- Directed by: T. S. Suresh Babu
- Written by: A.K. Santhosh
- Produced by: K.V. Abdul Nasar
- Starring: Ashkar Saudan Raai Laxmi Hannah Reji Koshy
- Cinematography: Ravichandran
- Edited by: Johnkutty
- Music by: Sharreth
- Production company: Benzy Productions
- Release date: 14 June 2024;
- Country: India
- Language: Malayalam

= DNA (2024 film) =

Indian action thriller film

DNA is a 2024 Malayalam language action thriller film written by A.K. Santhosh and directed by T.S. Suresh Babu featuring Ashkar Saudan, Riyaz Khan and Babu Antony. The film has cinematography by Ravichandran, editing by Johnkutty, and music by Sharreth, while KV Abdul Nazar has produced the film under the banner of Benzy Productions.

==Premise==
A prolific murderer begins taking lives.

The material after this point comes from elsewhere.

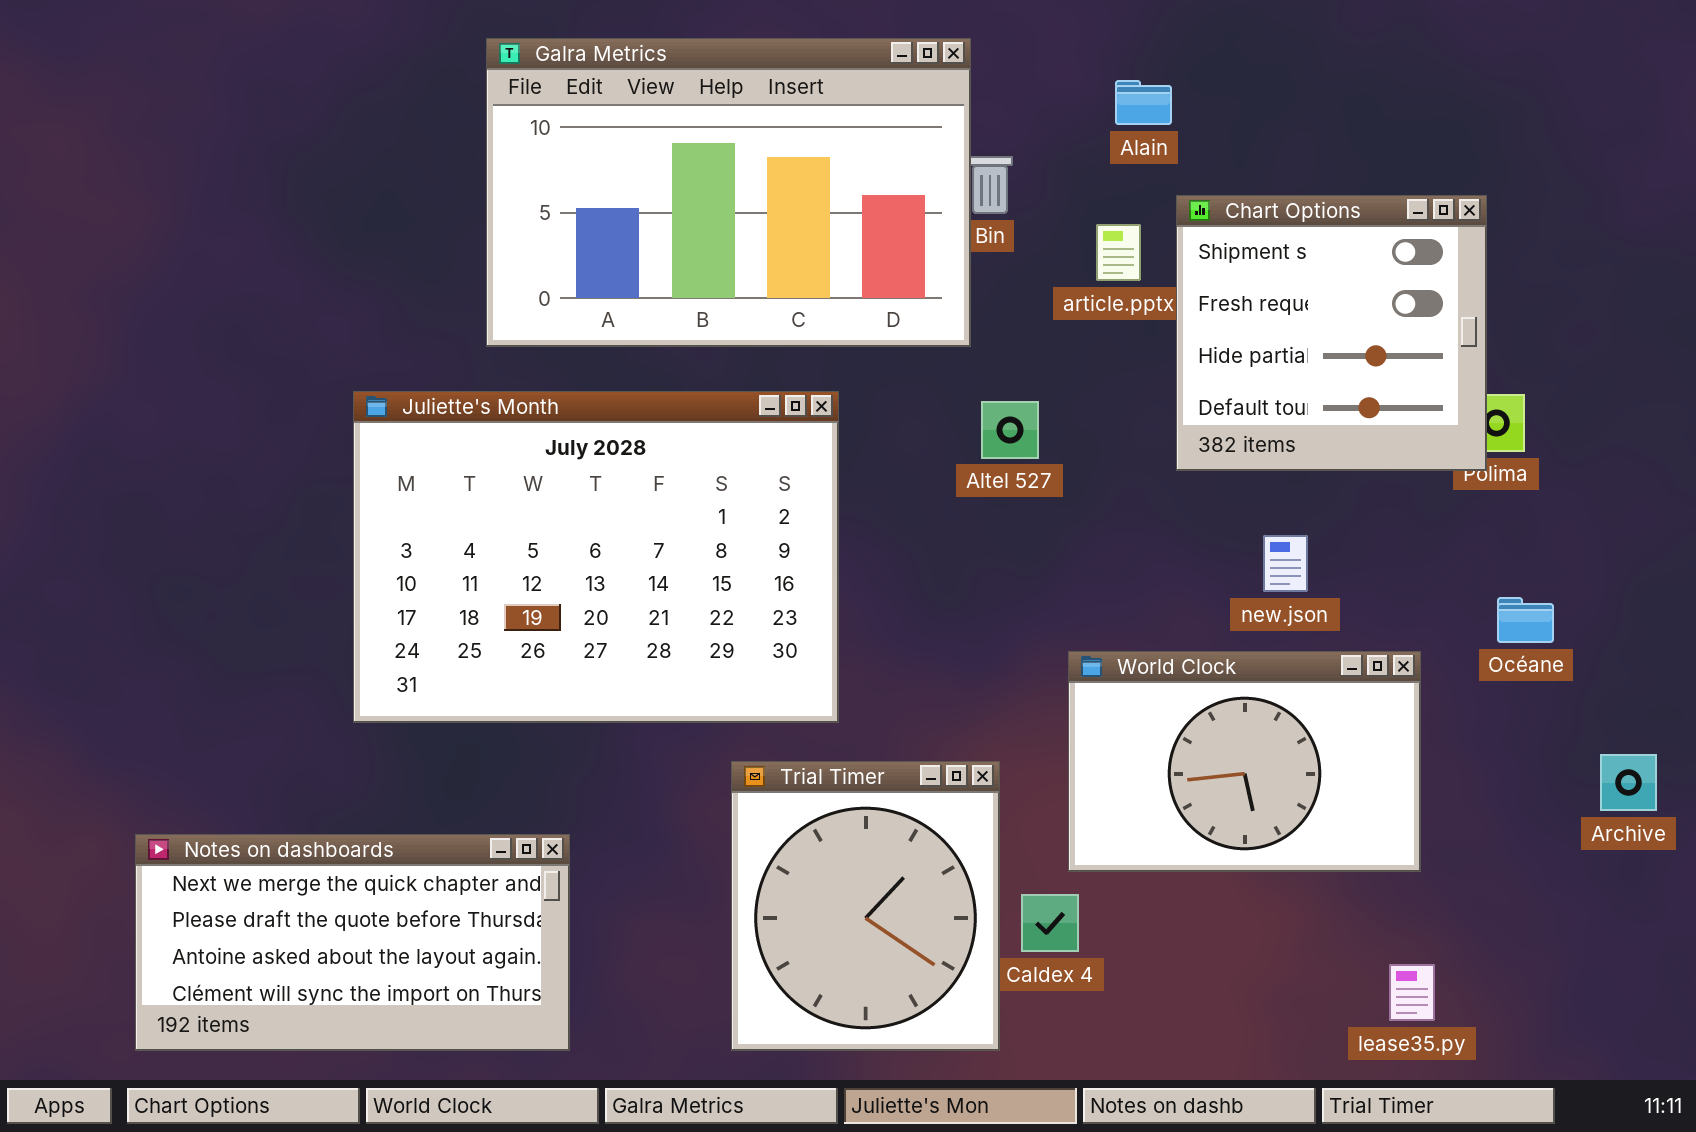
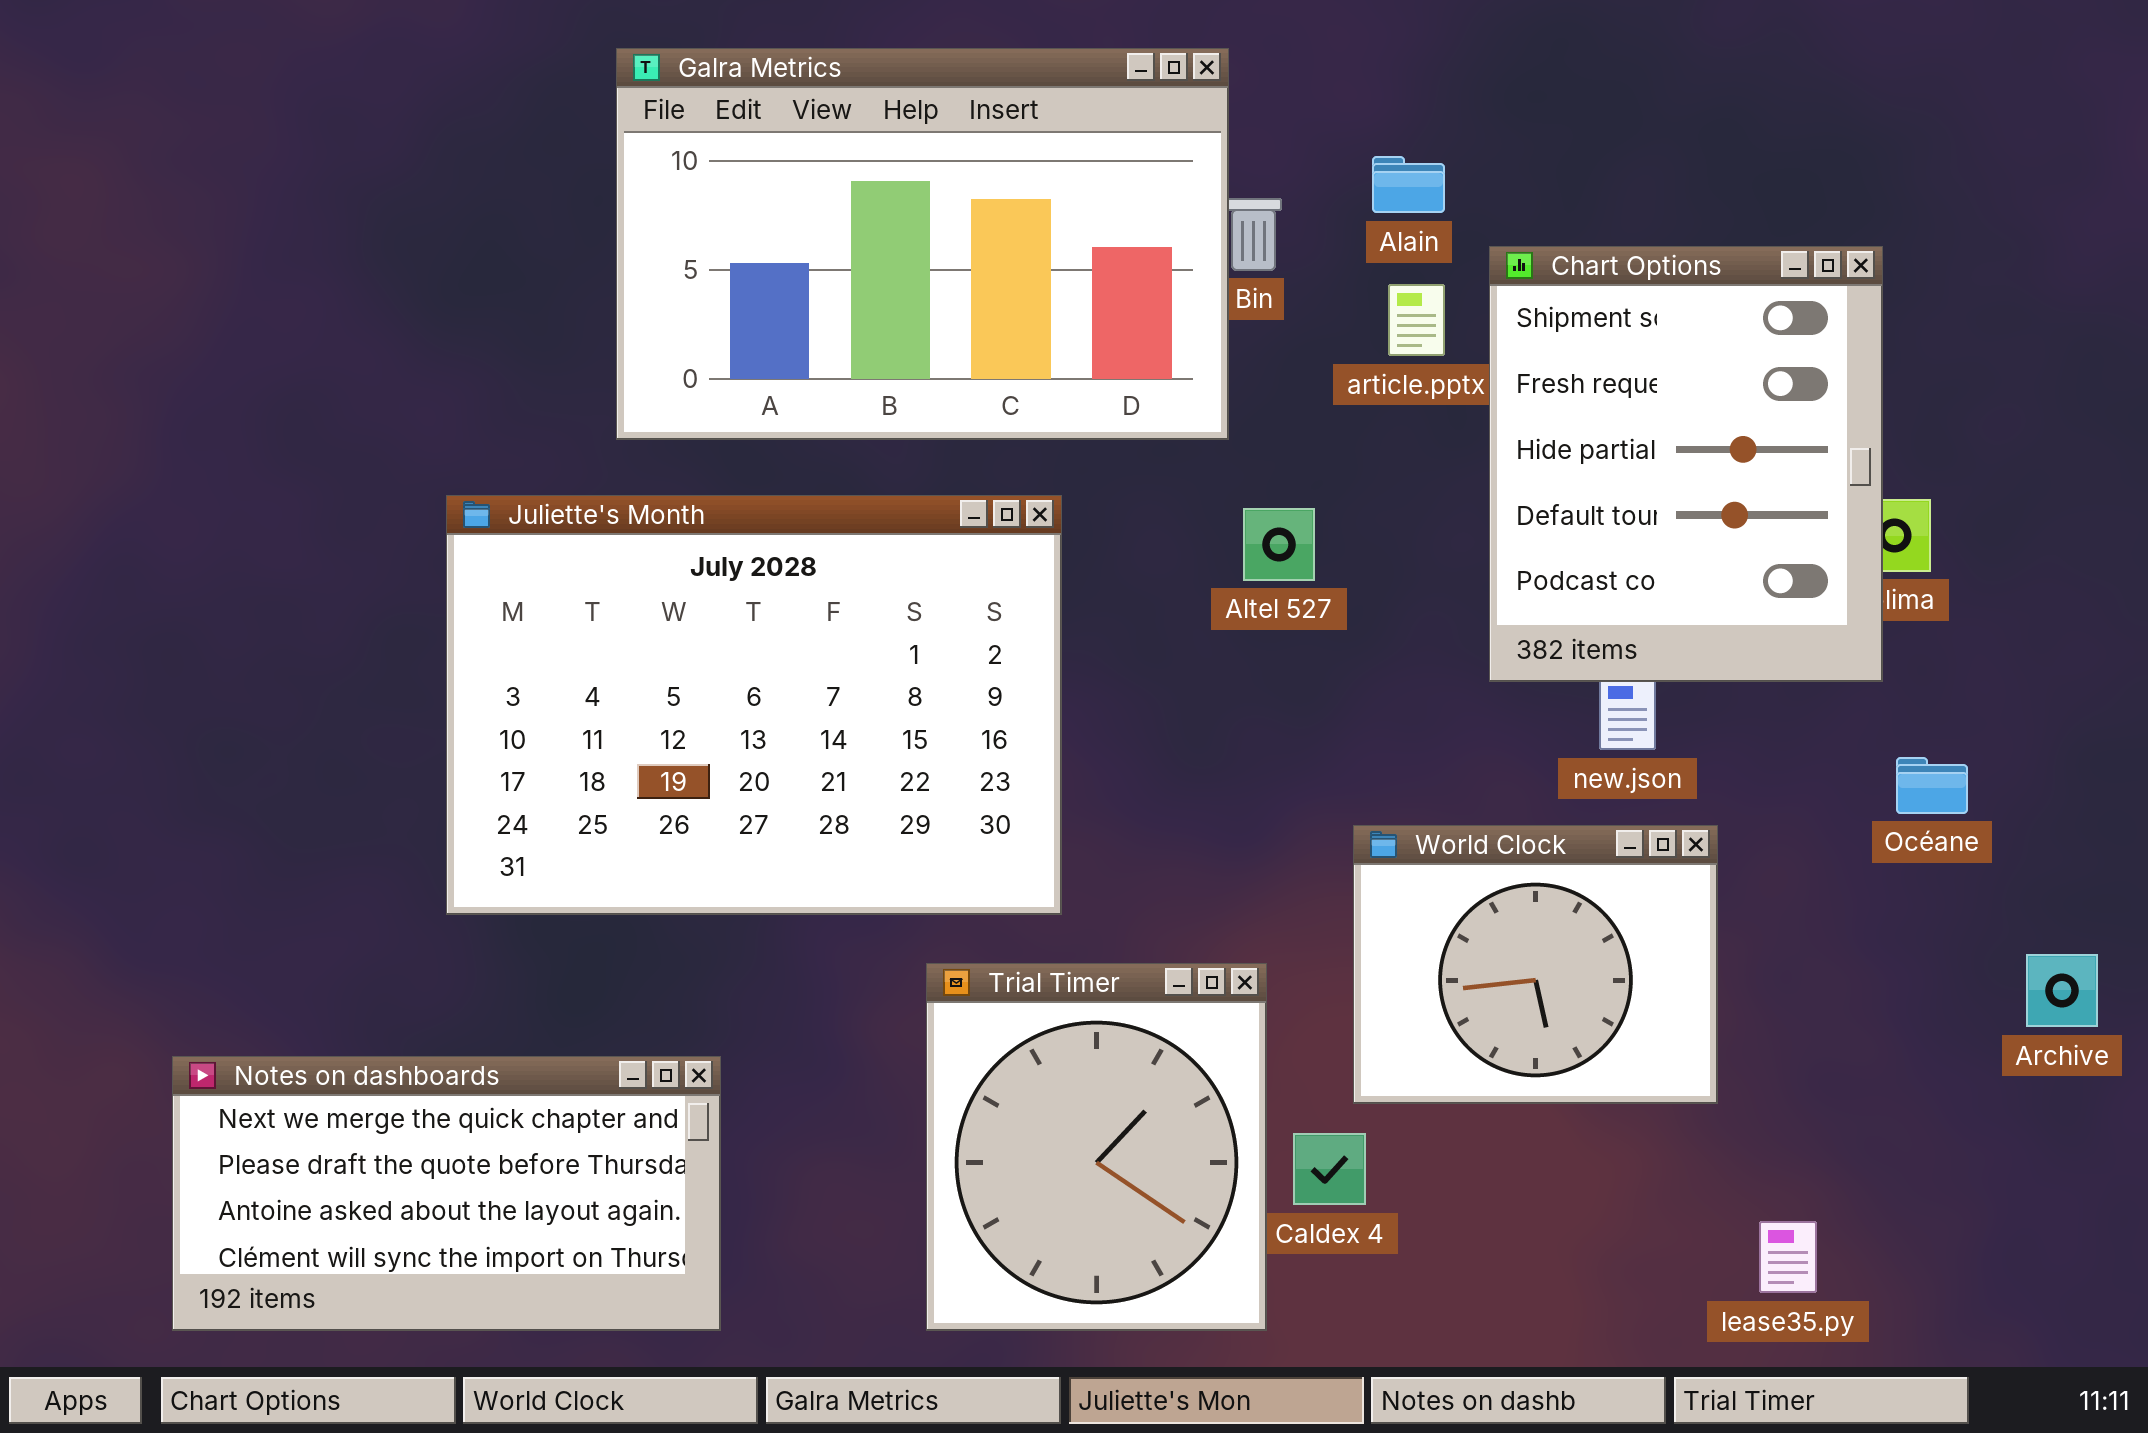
Alain: [1115,80,1172,125] -> [1372,156,1445,213], moved
Chart Options: [1176,195,1487,471] -> [1489,246,1883,682], resized
World Clock: [1068,651,1421,872] -> [1353,825,1718,1104], resized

To discover out, a female investigator and her crew start an inquiry. At last, the murderer-who nobody was suspecting-is apprehended. His reasons for killing were personal revenge.

==Cast==
- Ashkar Saudan as RJ Lakshmi Narayanan
- Raai Laxmi as IG Raichel Punnoose IPS, Commissioner of Police Kochi City
- Hannah Reji Koshy as RJ Hanna Alexander, Lakshmi Narayan' s friend
- Swasika as Merlin Charlie
- Aju Varghese as Gopinath Menon
- Riyaz Khan as Peter John Vinayakam
- Sudheer Sukumaran as Charlie
- John Kaippallil as Mukundan
- Padmaraj Ratheesh as DYSP Anand Raj
- Raveendran as Dr. Raymond D’Cunha, Psychologist & Forensic Surgeon
- Irshad as CI Eldho Varkey
- Ravi Venkatraman as CI Ramamurthy, Tamil Nadu Police
- Rajendran as Constable Anbumani, Ramamurthy's assistant, Tamil Nadu Police
- Babu Antony as DCP Mujeeb Rahman IPS
- Kalabhavan Shajohn as Inspector Issac Vattaparambil
- Ineya as Naila Vincent
- Kottayam Nazeer as SI Sreejith
- Kunchan as Antony
- Idavela Babu as Eenasu
- Suresh Menon as Ranga
- Renji Panicker as DGP Martin Aloshius IPS
- Shaji Chen as Home Minister Rajan Kurian
- Senthil Krishna as Sunil
- Shivani Bhai as Revathi
- Seetha as Amrutha
- Sudev Nair as Prashanth
- Kailash
- Rahul Ravi as Parthi
- Gowri Nandha as Gayathri/Saroja
- Saleema as Paati

== Production ==
In mid-February 2023, actress Honey Rose was announced to essay the lead role in the upcoming film DNA, but later made the return of actress Raai Laxmi to the Malayalam industry portraying a role of an IPS officer Rachael Punnoose IG after 6 years, who was last seen in Oru Kuttanadan Blog (2018). The film stars Ashkar Saudan in the lead role, alongside the return prominent Tamil actress Sukanya to Malayalam who was last seen in Aamayum Muyalum (2014) now as a lyricist. The film has cinematography by Ravichandran, editing by John Kutty, and music by Sharreth, while KV Abdul Nazar has produced the film under the banner of Benzy Productions.

== Release and reception ==
DNA released in theatres on 14 June 2024.

Rohit Panikker of Times Now gave 3/5 stars and wrote "This film scores points for its ability to keep the audience engaged, and deliver a satisfying pay-off in the end."